What is being asked:
Across the following data, state how many lines include the word "index". Provide the number alone.

[Entries provided Boundary: Start]

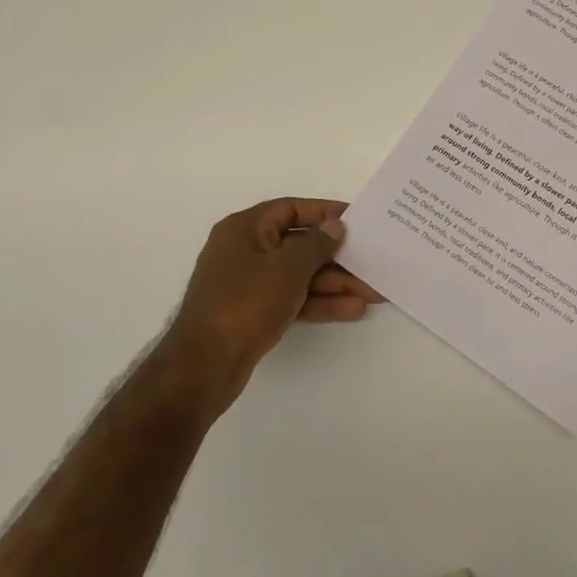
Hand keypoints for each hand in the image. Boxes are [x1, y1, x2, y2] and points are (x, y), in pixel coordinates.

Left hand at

[Entries provided Boundary: End]
[Entries provided Boundary: Start]

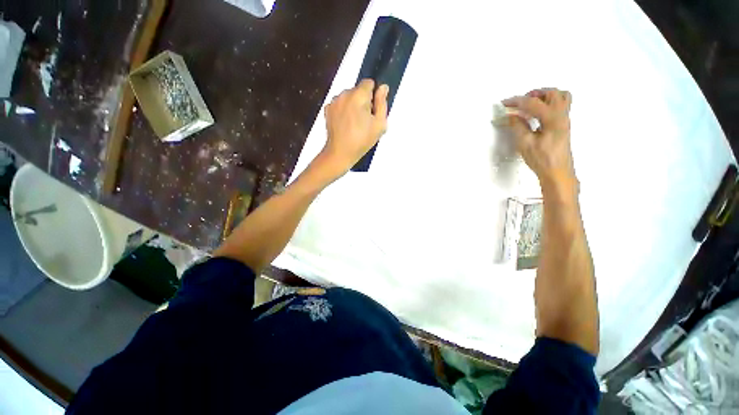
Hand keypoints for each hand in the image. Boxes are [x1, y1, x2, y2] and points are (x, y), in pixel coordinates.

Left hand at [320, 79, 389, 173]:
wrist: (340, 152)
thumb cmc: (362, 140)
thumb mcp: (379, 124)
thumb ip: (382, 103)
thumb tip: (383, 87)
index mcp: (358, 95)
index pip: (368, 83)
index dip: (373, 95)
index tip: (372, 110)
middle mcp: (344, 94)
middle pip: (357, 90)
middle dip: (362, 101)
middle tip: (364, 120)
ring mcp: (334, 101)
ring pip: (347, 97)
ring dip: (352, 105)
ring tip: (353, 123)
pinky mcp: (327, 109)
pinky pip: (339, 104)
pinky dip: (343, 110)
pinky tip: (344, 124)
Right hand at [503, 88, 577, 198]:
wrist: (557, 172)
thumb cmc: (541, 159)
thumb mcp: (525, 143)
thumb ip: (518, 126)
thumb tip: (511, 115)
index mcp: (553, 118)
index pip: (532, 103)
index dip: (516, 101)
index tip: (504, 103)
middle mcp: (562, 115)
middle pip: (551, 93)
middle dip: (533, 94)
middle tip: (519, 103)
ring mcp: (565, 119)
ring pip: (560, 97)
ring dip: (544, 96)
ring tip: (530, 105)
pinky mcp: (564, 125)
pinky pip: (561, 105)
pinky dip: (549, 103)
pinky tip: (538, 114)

[Entries provided Boundary: End]

Your response:
8